INFORMATION SHOWN:
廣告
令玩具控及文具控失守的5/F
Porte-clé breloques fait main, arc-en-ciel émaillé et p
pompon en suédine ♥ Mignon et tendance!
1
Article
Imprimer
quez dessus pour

TASK OBJECTIVE: Exactly as they appear, write out the lines from the one containing "令玩具控及文具控失守的5/F" through the final line of the entries above, both included.

YOUR RESPONSE:
令玩具控及文具控失守的5/F
Porte-clé breloques fait main, arc-en-ciel émaillé et p
pompon en suédine ♥ Mignon et tendance!
1
Article
Imprimer
quez dessus pour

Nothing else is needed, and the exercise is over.